Contact Information:
U.S. Department of the Interior, U.S. Geological Survey
Office of Communication
119 National Center
Reston, VA 20192
Hilary Stockdon 1-click interview
Phone: 727-803-8747 ext. 3074

With Gustav approaching the Northern Gulf Coast, many communities are preparing for the impact. The combination of many Americans living along the coastline and the cumulative effects of previous storms makes the Northern Gulf region vulnerable to tropical storms and hurricanes.  The U.S. Geological Survey (USGS) is working to provide scientific information on coastal vulnerability to extreme storms that helps forecast possible impacts and damages.

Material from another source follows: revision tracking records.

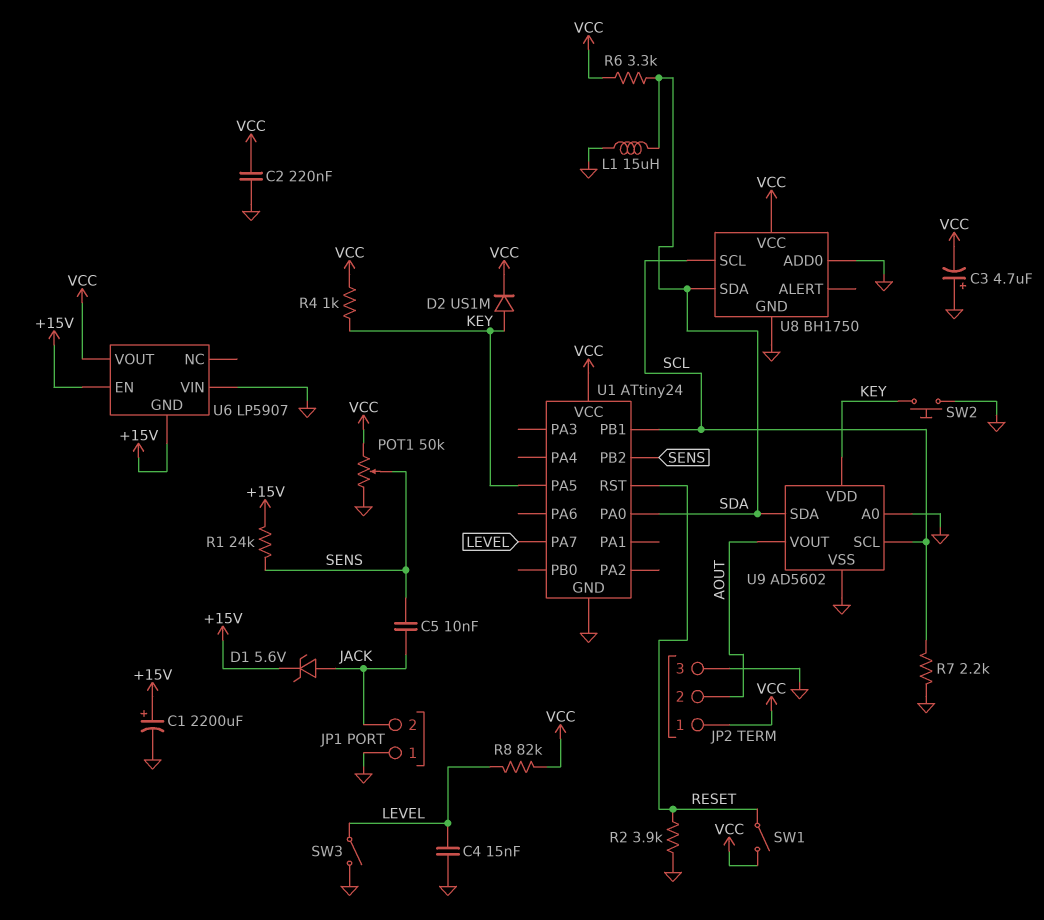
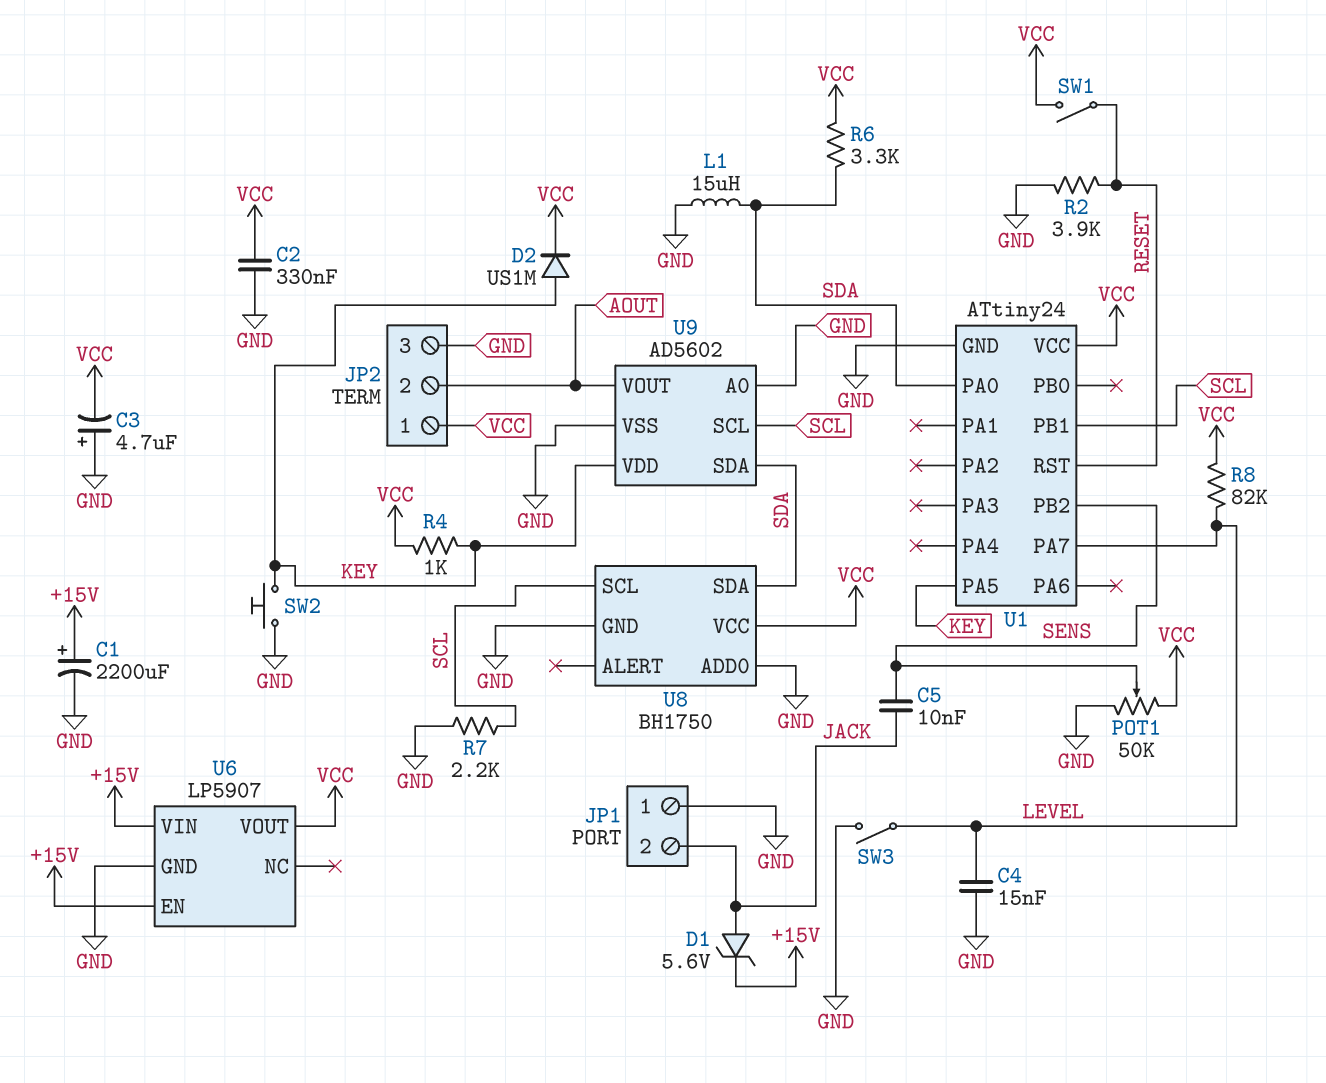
C2: 220nF (GND, VCC) -> 330nF (GND, VCC)
R1: 24k (+15V, SENS) -> none
U6 pin GND: +15V -> GND
U6 pin VIN: GND -> +15V

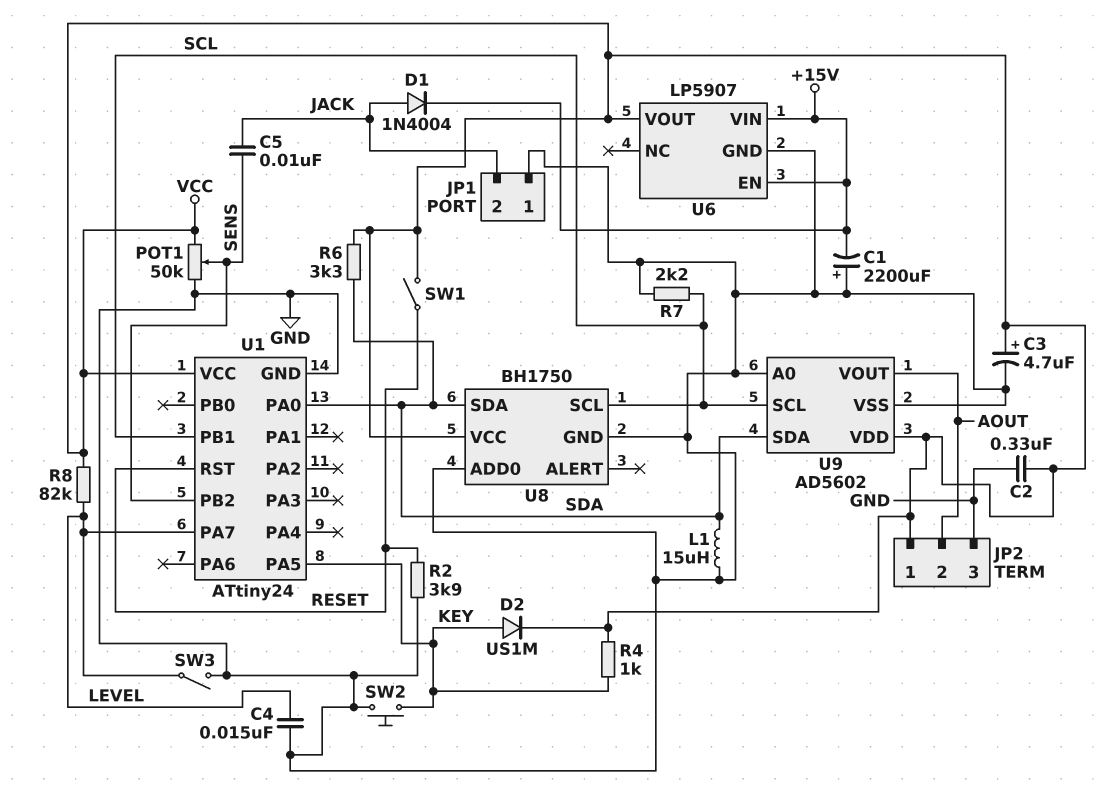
C1: 2200uF (plus +15V, minus GND) -> 2200uF (plus GND, minus +15V)
C3: 4.7uF (plus GND, minus VCC) -> 4.7uF (plus VCC, minus GND)
D1: zener 5.6V (A JACK, K +15V) -> diode 1N4004 (A JACK, K +15V)
U9 pin VDD: KEY -> VCC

Hurricane landfall and associated elevated water levels, waves, and currents can lead to severe coastal change through erosion and re-deposition. In order to understand the vulnerability of coasts to storms, USGS scientists monitor U.S. coasts before and after impacts to determine the severity and patterns of erosion and accretion. Depending on storm characteristics and coastal elevations, as well as other factors, impacts can vary. The most extreme coastal change regime is associated with inundation, when storm surge exceeds the elevation of the primary dune or beach berm and the entire beach system is submerged. For Gustav, the USGS Hurricane and Extreme Storms Research Group has conducted pre-storm analyses of potential impacts in five major areas along the Northern Gulf of Mexico coastline where Gustav is likely to make landfall.

Sample of a map showing areas of potential coastal change due to Hurricane Gustav

"These maps describe the potential changes that may occur on the coast that threaten communities and critical wildlife habitats," said Abby Sallenger, USGS oceanographer.